Veröffentlicht am 3. Februar 2010 von Alexander Greisle in Kategorie: CoWorking Kultur, Meinung | Trackback URL | Zur Diskussion

“Die digitale Boheme zieht es zurück ins Büro: Sie mietet sich Schreibtische auf Zeit”

lautet der Untertitel des Artikels “Arbeitsplätze der Zukunft” über CoWorking in der Berliner Zeitung. Ich mag diesen Untertitel im Zusammenhang mit CoWorking nicht.

CoWorking ist sicher eine Form von “Arbeitsplätzen der Zukunft”, keine Frage. Es ist aber nicht die Zukunft der Arbeit, ein digitaler Boheme zu sein. Anders ausgedrückt, es ist nur eine mögliche Zukunft. Es ist ohne Zweifel OK, wenn damit ein Lebensgefühl gemeint ist und man es chic und gut findet, Boheme zu sein und so zu leben.

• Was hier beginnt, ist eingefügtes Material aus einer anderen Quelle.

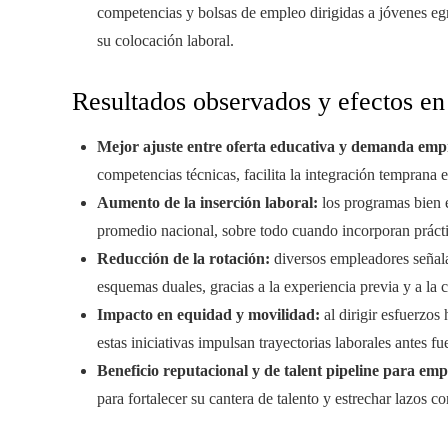
competencias y bolsas de empleo dirigidas a jóvenes eg
su colocación laboral.
Resultados observados y efectos en
Mejor ajuste entre oferta educativa y demanda empr
competencias técnicas, facilita la integración temprana e
Aumento de la inserción laboral:
los programas bien e
promedio nacional, sobre todo cuando incorporan prác
Reducción de la rotación:
diversos empleadores señal
esquemas duales, gracias a la experiencia previa y a la c
Impacto en equidad y movilidad:
al dirigir esfuerzos
estas iniciativas impulsan trayectorias laborales antes fu
Beneficio reputacional y de talent pipeline para emp
para fortalecer su cantera de talento y estrechar lazos 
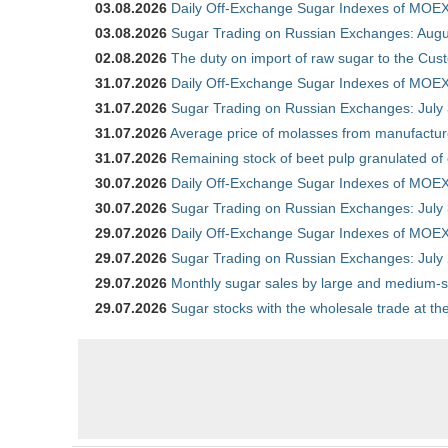
03.08.2026
Daily Off-Exchange Sugar Indexes of MOEX
03.08.2026
Sugar Trading on Russian Exchanges: Augu
02.08.2026
The duty on import of raw sugar to the Cu
31.07.2026
Daily Off-Exchange Sugar Indexes of MOEX 
31.07.2026
Sugar Trading on Russian Exchanges: July
31.07.2026
Average price of molasses from manufactur
31.07.2026
Remaining stock of beet pulp granulated of
30.07.2026
Daily Off-Exchange Sugar Indexes of MOEX 
30.07.2026
Sugar Trading on Russian Exchanges: July
29.07.2026
Daily Off-Exchange Sugar Indexes of MOEX 
29.07.2026
Sugar Trading on Russian Exchanges: July
29.07.2026
Monthly sugar sales by large and medium-si
29.07.2026
Sugar stocks with the wholesale trade at t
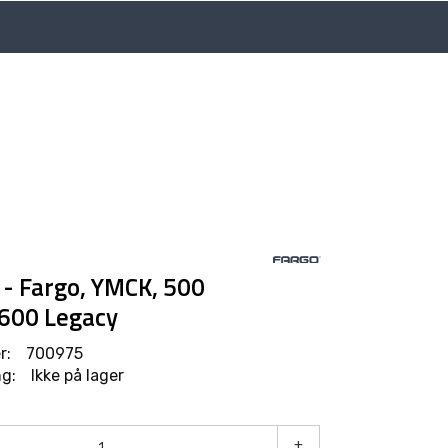
Language
Min side
Infosenter
- Fargo, YMCK, 500
P600 Legacy
r:
700975
g:
Ikke på lager
+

Als allgemeine Klassifizierung für Selbstständige und Freiberufler taugt der Begriff so gar nicht. Freiberufler und kleine Unternehmer ungleich digitale Boheme. Ich persönlich finde mich darin nicht wieder. Ich bin kein Bohemian sondern selbstständiger Unternehmer in der Rechtsform eines Freiberuflers. Ich fühle mich nicht (und auch nicht wohl) als intellektuelle Randgruppe, egal ob mit oder ohne Laptop.

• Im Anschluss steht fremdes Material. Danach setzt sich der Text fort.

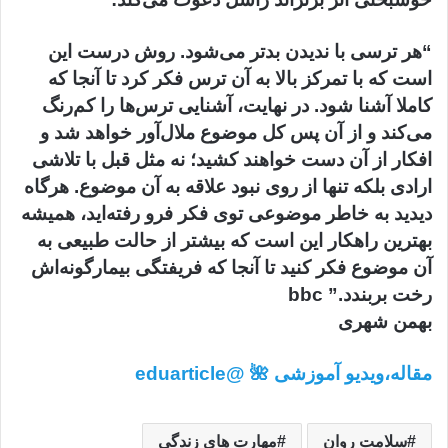
“هر ترسی با ندیدن بدتر می‌شود. روش درست این
است که با تمرکز بالا به آن ترس فکر کرد تا آنجا که
کاملا آشنا شود. در نهایت، آشنایی ترس‌ها را کم‌رنگ
می‌کند و از آن پس کل موضوع ملال‌آور خواهد شد و
افکار از آن دست خواهند کشید؛ نه مثل قبل با تلاشی
ارادی بلکه تنها از روی نبود علاقه به آن موضوع. هرگاه
دیدید به خاطر موضوعی توی فکر فرو رفته‌اید، همیشه
بهترین راهکار این است که بیشتر از حالت طبیعی به
آن موضوع فکر کنید تا آنجا که فریفتگی بیمارگونه‌اش
رخت بربندد.” bbc
بهمن شهری
مقاله،‌ویدیو آموزشی 🌺 @eduarticle
سلامت روان
مهارت های زندگی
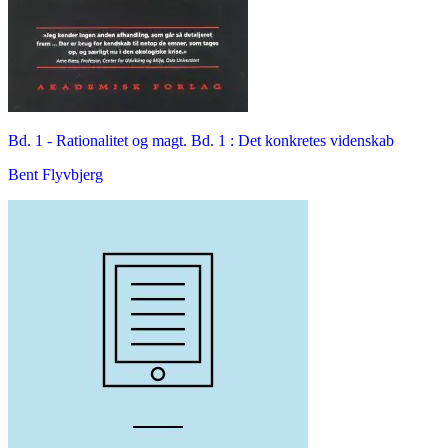
Bd. 1 -
Rationalitet og magt. Bd. 1 : Det konkretes videnskab
Bent Flyvbjerg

Für mich bedeutet CoWorking auch: Man wird so erfolgreich wie die Leute mit denen man sich umgibt. Und da umgebe ich mich lieber mit anderen erfolgreichen Unternehmern um auf Gegenseitigkeit zu lernen und sich zu verbessern. Auch wenn es natürlich viel zeitgeistiger wäre, ein Bohemian zu sein.

Inspirierend für beide Seiten dürfte die Durchmischung in einem CoWorking-Ort  sein. Offenes Mindset auf beiden Seiten vorausgesetzt.